WPI and core inflation has been stubborn in recent months. Persistence of non-food manufactured product inflation around 5.5% and retail inflation near 10% despite the sharp growth slowdown have been the key concerns. Consequently, central bank has raised its baseline projection for WPI to 7.5% from 7% earlier for March 2013. With near-term risks on the upside, RBI expects inflation to rise in Q3 before easing in Q4. The baseline projection of GDP growth for FY13 was revised downwards to 5.8% from 6.5%. Non-food credit growth projection was marginally lowered to 16%.

Repo cut unlikely in December also; but significant easing in Q4 probable

With RBI’s unwavering focus on managing inflation and inflation expectations; we assign a low probability to repo rate cut in December mid-quarter review. However, implementation of recent policy initiative, progress towards fiscal consolidation and a likely retracement of inflation are expected to provide significant room for monetary easing in Q4 FY13.

Provisioning on restructured standard assets increased by 75bps

In a surprise move, RBI increased the provision for restructured standard accounts to 2.75% from existing 2%. The working group chaired by B. Mahapatra in its July report had recommended provisioning against such assets being raised to 5% over a two-year period.
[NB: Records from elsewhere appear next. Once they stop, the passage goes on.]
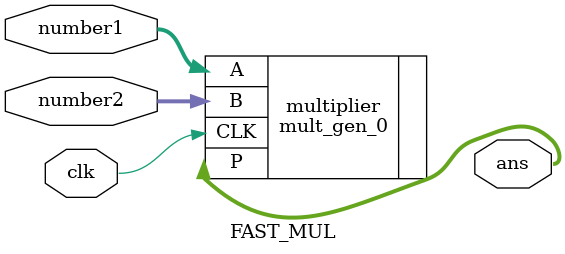
<source format=v>
`timescale 1ns / 1ps

/*
    ================================  FAST_MUL module   ================================
    Author:         Wintermelon
    Last Edit:      2022.4.27

    This is a simple but fast multiply calculate module

*/

module FAST_MUL(
    input [31:0] number1,
    input [31:0] number2,  
    input clk,
    output [63:0] ans
    );

mult_gen_0 multiplier (
  .CLK(clk),  // input wire CLK
  .A(number1),      // input wire [30 : 0] A
  .B(number2),      // input wire [30 : 0] B
  .P(ans)      // output wire [61 : 0] P
);

endmodule

</source>
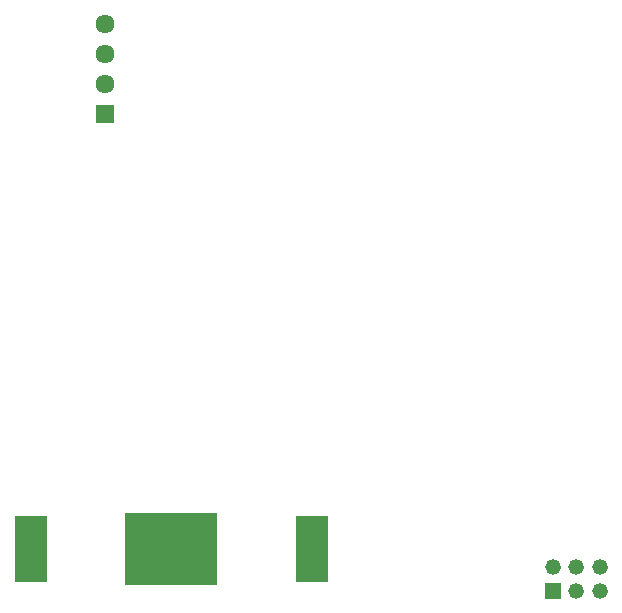
<source format=gbr>
G04 EAGLE Gerber RS-274X export*
G75*
%MOMM*%
%FSLAX34Y34*%
%LPD*%
%INSoldermask Bottom*%
%IPPOS*%
%AMOC8*
5,1,8,0,0,1.08239X$1,22.5*%
G01*
%ADD10R,2.701600X5.661600*%
%ADD11R,7.901600X6.061600*%
%ADD12R,1.320800X1.320800*%
%ADD13C,1.320800*%
%ADD14R,1.609600X1.609600*%
%ADD15C,1.609600*%


D10*
X271450Y101600D03*
X33350Y101600D03*
D11*
X152400Y101600D03*
D12*
X475300Y66200D03*
D13*
X475300Y86200D03*
X495300Y66200D03*
X495300Y86200D03*
X515300Y66200D03*
X515300Y86200D03*
D14*
X96520Y469900D03*
D15*
X96520Y495300D03*
X96520Y520700D03*
X96520Y546100D03*
M02*

</source>
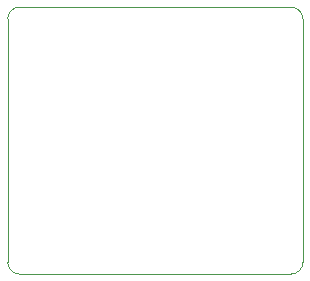
<source format=gbr>
%TF.GenerationSoftware,KiCad,Pcbnew,8.0.6-8.0.6-0~ubuntu24.04.1*%
%TF.CreationDate,2024-11-07T17:00:29-08:00*%
%TF.ProjectId,uSlime,75536c69-6d65-42e6-9b69-6361645f7063,rev?*%
%TF.SameCoordinates,Original*%
%TF.FileFunction,Profile,NP*%
%FSLAX46Y46*%
G04 Gerber Fmt 4.6, Leading zero omitted, Abs format (unit mm)*
G04 Created by KiCad (PCBNEW 8.0.6-8.0.6-0~ubuntu24.04.1) date 2024-11-07 17:00:29*
%MOMM*%
%LPD*%
G01*
G04 APERTURE LIST*
%TA.AperFunction,Profile*%
%ADD10C,0.050000*%
%TD*%
G04 APERTURE END LIST*
D10*
X23992893Y-7107D02*
X1000000Y0D01*
X1000000Y-22600000D02*
X24000000Y-22600000D01*
X25000000Y-21600000D02*
X24992893Y-1007107D01*
X0Y-1000000D02*
G75*
G02*
X1000000Y0I1000000J0D01*
G01*
X0Y-1000000D02*
X0Y-21600000D01*
X1000000Y-22600000D02*
G75*
G02*
X0Y-21600000I0J1000000D01*
G01*
X23992893Y-7107D02*
G75*
G02*
X24992893Y-1007107I7J-999993D01*
G01*
X25000000Y-21600000D02*
G75*
G02*
X24000000Y-22600000I-1000000J0D01*
G01*
M02*

</source>
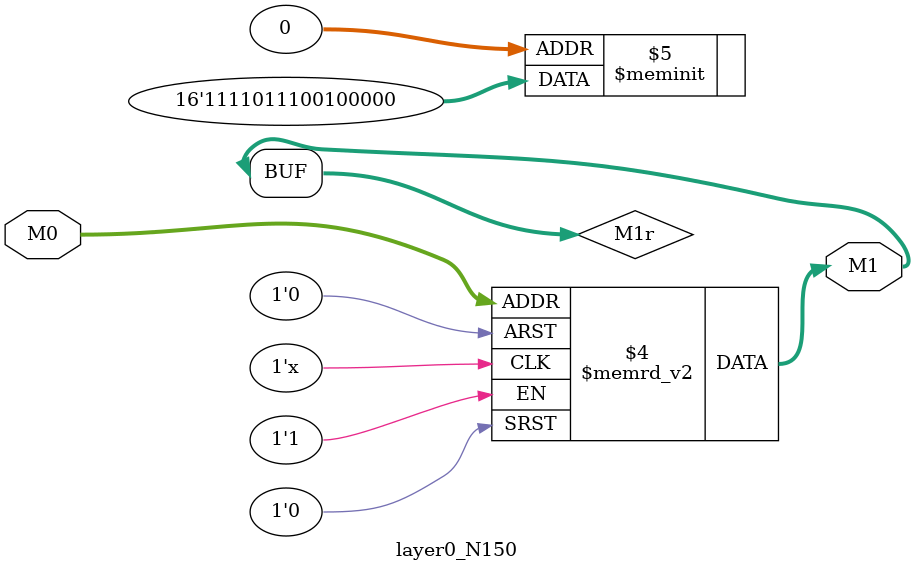
<source format=v>
module layer0_N150 ( input [2:0] M0, output [1:0] M1 );

	(*rom_style = "distributed" *) reg [1:0] M1r;
	assign M1 = M1r;
	always @ (M0) begin
		case (M0)
			3'b000: M1r = 2'b00;
			3'b100: M1r = 2'b11;
			3'b010: M1r = 2'b10;
			3'b110: M1r = 2'b11;
			3'b001: M1r = 2'b00;
			3'b101: M1r = 2'b01;
			3'b011: M1r = 2'b00;
			3'b111: M1r = 2'b11;

		endcase
	end
endmodule

</source>
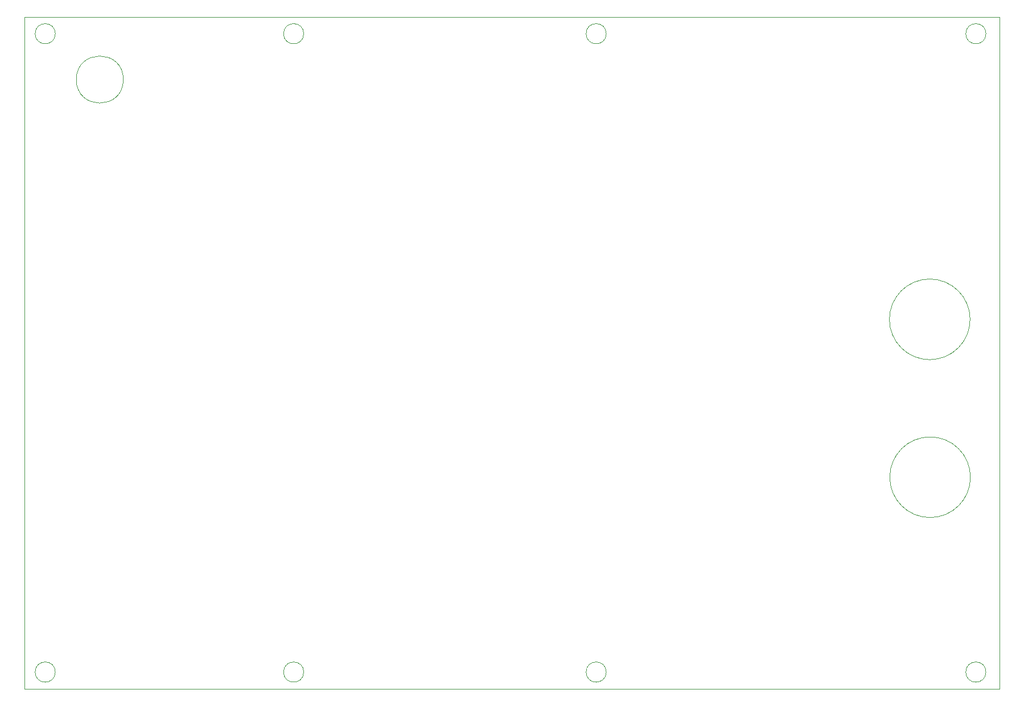
<source format=gm1>
G04 #@! TF.GenerationSoftware,KiCad,Pcbnew,6.0.8*
G04 #@! TF.CreationDate,2022-10-19T16:45:40+03:00*
G04 #@! TF.ProjectId,keypad,6b657970-6164-42e6-9b69-6361645f7063,B*
G04 #@! TF.SameCoordinates,Original*
G04 #@! TF.FileFunction,Profile,NP*
%FSLAX46Y46*%
G04 Gerber Fmt 4.6, Leading zero omitted, Abs format (unit mm)*
G04 Created by KiCad (PCBNEW 6.0.8) date 2022-10-19 16:45:40*
%MOMM*%
%LPD*%
G01*
G04 APERTURE LIST*
G04 #@! TA.AperFunction,Profile*
%ADD10C,0.100000*%
G04 #@! TD*
G04 #@! TA.AperFunction,Profile*
%ADD11C,0.120000*%
G04 #@! TD*
G04 APERTURE END LIST*
D10*
X167340000Y-46404000D02*
G75*
G03*
X167340000Y-46404000I-1500000J0D01*
G01*
X85388000Y-46404000D02*
G75*
G03*
X85388000Y-46404000I-1500000J0D01*
G01*
X80840000Y-43904000D02*
X225840000Y-43904000D01*
X225840000Y-43904000D02*
X225840000Y-143904000D01*
X225840000Y-143904000D02*
X80840000Y-143904000D01*
X80840000Y-143904000D02*
X80840000Y-43904000D01*
X223818000Y-141404000D02*
G75*
G03*
X223818000Y-141404000I-1500000J0D01*
G01*
X167340000Y-141404000D02*
G75*
G03*
X167340000Y-141404000I-1500000J0D01*
G01*
X85388000Y-141404000D02*
G75*
G03*
X85388000Y-141404000I-1500000J0D01*
G01*
X122340000Y-46404000D02*
G75*
G03*
X122340000Y-46404000I-1500000J0D01*
G01*
X223818000Y-46404000D02*
G75*
G03*
X223818000Y-46404000I-1500000J0D01*
G01*
X122340000Y-141404000D02*
G75*
G03*
X122340000Y-141404000I-1500000J0D01*
G01*
D11*
X221510800Y-112408000D02*
G75*
G03*
X221510800Y-112408000I-6000000J0D01*
G01*
X221460000Y-88913000D02*
G75*
G03*
X221460000Y-88913000I-6000000J0D01*
G01*
X95512000Y-53226000D02*
G75*
G03*
X95512000Y-53226000I-3500000J0D01*
G01*
M02*

</source>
For fresh restructuring of standard assets, an immediate provision of 5% was recommended by the report. With final guidelines on this regard expected to be issued by January 2013, the central bank in the interim raised the provisioning requirement.

The additional 75bps provisioning is estimated to have an impact of 2-6% on PSU Banks FY13 earnings. SBI is likely to be least impacted with relatively lower stock of restructured assets while OBC and Central Bank are likely to face a much larger impact. We don’t see significant impact for larger private banks as they have marginal restructured assets. As restructuring activity is likely to increase, any further increase in required provisioning (towards levels recommended by Mahapatra report) would have material impact on profitability of the sector.